Philippians 2:14 reminds, Do everything without complaining or arguing” and in 1 Corinthians “Do not grumble, as some of them did — and were killed by the destroying angel” 10:10  

Just think how things might change if people were to see us as people who are different than the cluster.  People who give respect.  People who actively look for the good.  Who encourage, who honor.  Who build up.  Just think how our workplaces would be different; how our homes would be different; how our marriages would be different, how our church would be different.

Just think how many people looking on would say, I want to be part of that.   I want to have what they have. 

Am I suggesting remaining silent in the face of genuine concern?  Not at all – but let me ask – how many words of encouragement and edification are you actively, aggressively and regularly giving?  Scripture gives clear pictures of the attitude and behaviour that’s to characterize us,  characteristics that have nothing to do with personality or natural bent. We are to:   

Love one another, Accept one another: Strengthen one another: Help one another: Encourage one another: Care for one another: Forgive one another: Submit to one another: Commit to one another: Build trust with one another: Be devoted to one another: Be patient with one another. 

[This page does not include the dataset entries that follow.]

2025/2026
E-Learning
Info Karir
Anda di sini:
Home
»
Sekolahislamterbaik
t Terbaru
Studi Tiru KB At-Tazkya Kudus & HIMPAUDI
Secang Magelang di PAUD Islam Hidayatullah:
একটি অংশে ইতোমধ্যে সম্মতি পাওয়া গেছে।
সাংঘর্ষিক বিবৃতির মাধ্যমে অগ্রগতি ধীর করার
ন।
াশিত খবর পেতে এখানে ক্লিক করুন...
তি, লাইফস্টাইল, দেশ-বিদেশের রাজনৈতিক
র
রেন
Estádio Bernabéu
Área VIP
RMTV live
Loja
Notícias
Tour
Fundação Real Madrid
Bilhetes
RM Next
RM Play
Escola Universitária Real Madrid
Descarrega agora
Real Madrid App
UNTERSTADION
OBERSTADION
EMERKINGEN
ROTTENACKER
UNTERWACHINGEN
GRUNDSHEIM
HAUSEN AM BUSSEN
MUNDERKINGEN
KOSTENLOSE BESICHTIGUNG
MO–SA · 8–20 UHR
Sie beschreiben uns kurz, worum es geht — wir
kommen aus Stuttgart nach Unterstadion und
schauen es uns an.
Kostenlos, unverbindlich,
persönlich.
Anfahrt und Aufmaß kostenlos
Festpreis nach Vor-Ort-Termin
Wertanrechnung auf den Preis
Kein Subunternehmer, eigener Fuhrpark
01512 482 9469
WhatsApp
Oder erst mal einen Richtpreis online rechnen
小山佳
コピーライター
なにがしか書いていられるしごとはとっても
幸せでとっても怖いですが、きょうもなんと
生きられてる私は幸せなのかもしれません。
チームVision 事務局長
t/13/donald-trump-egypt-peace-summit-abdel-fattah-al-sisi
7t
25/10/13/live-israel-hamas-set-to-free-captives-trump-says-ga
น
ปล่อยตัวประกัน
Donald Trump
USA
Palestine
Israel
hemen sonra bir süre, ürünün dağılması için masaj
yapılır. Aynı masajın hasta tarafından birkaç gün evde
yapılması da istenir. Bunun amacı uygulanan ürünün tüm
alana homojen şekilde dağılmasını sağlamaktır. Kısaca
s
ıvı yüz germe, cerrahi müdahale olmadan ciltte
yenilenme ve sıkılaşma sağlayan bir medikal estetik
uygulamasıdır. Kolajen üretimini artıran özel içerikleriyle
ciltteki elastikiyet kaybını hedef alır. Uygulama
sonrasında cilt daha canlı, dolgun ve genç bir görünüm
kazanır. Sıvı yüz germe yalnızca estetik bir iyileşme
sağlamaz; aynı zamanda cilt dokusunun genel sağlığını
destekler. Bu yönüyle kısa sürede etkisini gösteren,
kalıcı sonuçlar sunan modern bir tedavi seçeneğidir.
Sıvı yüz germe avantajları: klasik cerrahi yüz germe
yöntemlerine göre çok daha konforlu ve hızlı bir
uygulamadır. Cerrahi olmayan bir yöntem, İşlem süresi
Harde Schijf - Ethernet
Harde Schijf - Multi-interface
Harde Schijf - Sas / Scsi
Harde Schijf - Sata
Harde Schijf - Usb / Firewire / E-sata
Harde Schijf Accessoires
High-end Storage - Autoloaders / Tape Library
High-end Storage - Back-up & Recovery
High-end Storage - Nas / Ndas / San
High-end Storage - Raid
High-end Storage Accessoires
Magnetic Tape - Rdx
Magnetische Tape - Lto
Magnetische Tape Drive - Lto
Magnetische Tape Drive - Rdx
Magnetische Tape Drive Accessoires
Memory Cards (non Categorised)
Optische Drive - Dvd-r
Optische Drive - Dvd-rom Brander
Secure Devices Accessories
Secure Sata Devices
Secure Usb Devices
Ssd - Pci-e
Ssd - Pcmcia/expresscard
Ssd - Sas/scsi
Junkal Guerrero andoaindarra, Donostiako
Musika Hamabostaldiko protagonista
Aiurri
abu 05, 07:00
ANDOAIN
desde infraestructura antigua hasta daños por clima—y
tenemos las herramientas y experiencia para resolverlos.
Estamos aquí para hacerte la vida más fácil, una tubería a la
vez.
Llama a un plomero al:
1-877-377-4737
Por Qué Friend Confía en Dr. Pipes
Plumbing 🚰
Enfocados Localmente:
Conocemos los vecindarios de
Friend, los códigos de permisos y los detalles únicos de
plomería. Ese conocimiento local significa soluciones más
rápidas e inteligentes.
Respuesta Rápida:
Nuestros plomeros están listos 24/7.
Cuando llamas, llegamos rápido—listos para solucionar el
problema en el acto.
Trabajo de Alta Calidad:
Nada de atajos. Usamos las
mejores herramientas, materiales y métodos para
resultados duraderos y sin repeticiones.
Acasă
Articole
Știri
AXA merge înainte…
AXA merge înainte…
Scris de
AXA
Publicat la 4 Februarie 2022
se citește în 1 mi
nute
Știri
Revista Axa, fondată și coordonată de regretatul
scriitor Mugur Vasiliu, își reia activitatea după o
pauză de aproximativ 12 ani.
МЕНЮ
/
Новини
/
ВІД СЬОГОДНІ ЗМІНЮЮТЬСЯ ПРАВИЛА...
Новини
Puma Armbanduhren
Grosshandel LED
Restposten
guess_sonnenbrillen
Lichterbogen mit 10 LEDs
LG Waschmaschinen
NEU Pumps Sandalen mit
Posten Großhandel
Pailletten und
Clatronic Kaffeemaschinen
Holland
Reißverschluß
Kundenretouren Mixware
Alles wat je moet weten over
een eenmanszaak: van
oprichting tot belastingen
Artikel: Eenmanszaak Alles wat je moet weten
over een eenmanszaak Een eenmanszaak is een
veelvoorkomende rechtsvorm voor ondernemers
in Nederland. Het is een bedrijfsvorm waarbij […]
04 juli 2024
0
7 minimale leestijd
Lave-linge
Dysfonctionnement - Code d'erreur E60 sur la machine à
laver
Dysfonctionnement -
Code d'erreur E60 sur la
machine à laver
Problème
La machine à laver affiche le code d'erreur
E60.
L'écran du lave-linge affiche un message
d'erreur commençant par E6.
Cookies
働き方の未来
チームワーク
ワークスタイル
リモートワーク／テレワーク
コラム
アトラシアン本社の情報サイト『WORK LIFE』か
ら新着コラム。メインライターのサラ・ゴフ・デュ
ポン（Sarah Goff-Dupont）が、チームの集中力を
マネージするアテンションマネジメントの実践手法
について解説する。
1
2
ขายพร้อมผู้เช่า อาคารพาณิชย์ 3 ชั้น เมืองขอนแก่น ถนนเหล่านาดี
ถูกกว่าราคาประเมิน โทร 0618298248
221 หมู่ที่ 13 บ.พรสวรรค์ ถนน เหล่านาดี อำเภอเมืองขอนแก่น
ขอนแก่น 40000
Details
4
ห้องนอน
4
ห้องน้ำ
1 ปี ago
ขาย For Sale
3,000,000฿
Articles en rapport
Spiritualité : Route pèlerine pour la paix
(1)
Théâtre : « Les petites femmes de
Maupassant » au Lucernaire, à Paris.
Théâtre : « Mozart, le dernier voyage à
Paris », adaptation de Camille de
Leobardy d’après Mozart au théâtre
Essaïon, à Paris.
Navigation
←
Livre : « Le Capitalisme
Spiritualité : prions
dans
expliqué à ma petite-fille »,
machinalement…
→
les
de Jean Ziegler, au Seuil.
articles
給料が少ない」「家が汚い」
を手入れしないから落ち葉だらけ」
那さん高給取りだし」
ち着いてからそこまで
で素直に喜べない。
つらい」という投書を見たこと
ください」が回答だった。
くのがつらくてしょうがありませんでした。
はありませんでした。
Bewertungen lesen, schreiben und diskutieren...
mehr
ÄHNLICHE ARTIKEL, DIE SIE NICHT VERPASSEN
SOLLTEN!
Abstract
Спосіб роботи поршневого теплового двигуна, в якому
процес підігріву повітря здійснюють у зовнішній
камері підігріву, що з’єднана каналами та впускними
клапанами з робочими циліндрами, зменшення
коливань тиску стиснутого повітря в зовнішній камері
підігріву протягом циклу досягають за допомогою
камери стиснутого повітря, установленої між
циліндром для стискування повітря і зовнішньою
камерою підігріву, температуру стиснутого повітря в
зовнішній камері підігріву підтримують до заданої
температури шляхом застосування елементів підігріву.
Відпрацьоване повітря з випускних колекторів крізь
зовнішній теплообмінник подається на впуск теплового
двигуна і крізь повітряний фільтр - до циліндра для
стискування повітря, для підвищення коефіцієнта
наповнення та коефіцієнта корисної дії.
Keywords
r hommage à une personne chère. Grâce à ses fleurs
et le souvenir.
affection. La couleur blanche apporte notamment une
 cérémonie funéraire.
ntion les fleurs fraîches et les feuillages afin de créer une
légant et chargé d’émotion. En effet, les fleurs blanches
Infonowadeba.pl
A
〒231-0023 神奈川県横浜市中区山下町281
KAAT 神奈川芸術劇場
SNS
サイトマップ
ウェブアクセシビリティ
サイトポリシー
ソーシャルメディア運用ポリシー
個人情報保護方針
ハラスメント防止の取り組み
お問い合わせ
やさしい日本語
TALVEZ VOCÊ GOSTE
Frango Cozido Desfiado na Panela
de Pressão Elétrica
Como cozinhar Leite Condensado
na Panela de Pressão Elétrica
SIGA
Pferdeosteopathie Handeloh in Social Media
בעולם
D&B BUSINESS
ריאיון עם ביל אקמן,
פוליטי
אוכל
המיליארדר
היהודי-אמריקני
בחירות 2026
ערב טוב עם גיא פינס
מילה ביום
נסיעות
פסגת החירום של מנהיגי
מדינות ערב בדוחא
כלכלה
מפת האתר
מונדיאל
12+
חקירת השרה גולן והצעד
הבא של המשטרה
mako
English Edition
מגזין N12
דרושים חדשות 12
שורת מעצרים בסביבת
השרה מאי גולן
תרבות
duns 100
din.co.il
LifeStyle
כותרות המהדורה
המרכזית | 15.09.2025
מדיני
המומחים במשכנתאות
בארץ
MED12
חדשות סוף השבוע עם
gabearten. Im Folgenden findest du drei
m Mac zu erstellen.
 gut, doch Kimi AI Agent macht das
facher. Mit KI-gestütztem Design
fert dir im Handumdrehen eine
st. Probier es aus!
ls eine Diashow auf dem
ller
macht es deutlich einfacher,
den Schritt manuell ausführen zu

And I’ve only just begun.  Combine that with the Fruit of the Spirit, ie the life of Christ in us and the life we are called to live is to be powerfully attractive. Life giving not life robbing. 

The connect to what Peter is saying is this, how we respond is far more than putting in the time, or fulfilling our commitments, rather it is a ministry of serving our King.  It’s about our heart and our attitude which in turn will guide our actions.  At work, at home, in our community. 

Do I always come through, consistently living this way?  Sure wish I could say yes but I don’t.  I could deceive myself and convince myself otherwise.  I probably could come alongside you and have you believe the same.  But that would mean never getting too close and being very certain that I live in a world with no mirrors.

Peter closes this section drawing us to a very different reflection, walking in step with our Commander, not 30’ back navigating the landmines in life but walking intimately close with Him.

This is ‘in step’ living in an out of step world, reflecting Jesus who: When they hurled their insults at Him, he did not retaliate; when he suffered, he made no threats. Instead, he entrusted himself to him who judges justly. He himself bore our sins in His body on the cross, so that we might die to sins and live for righteousness; “by his wounds you have been healed.” 1 Pet 2:23-24

Our reminder?  You are our letter, known and read by everyone. You are a letter from Christ, written not with ink but with the Spirit of the living God

I think it’s time we stop writing our letters in invisible ink and in the places God places us, be the visible representative of Jesus Christ.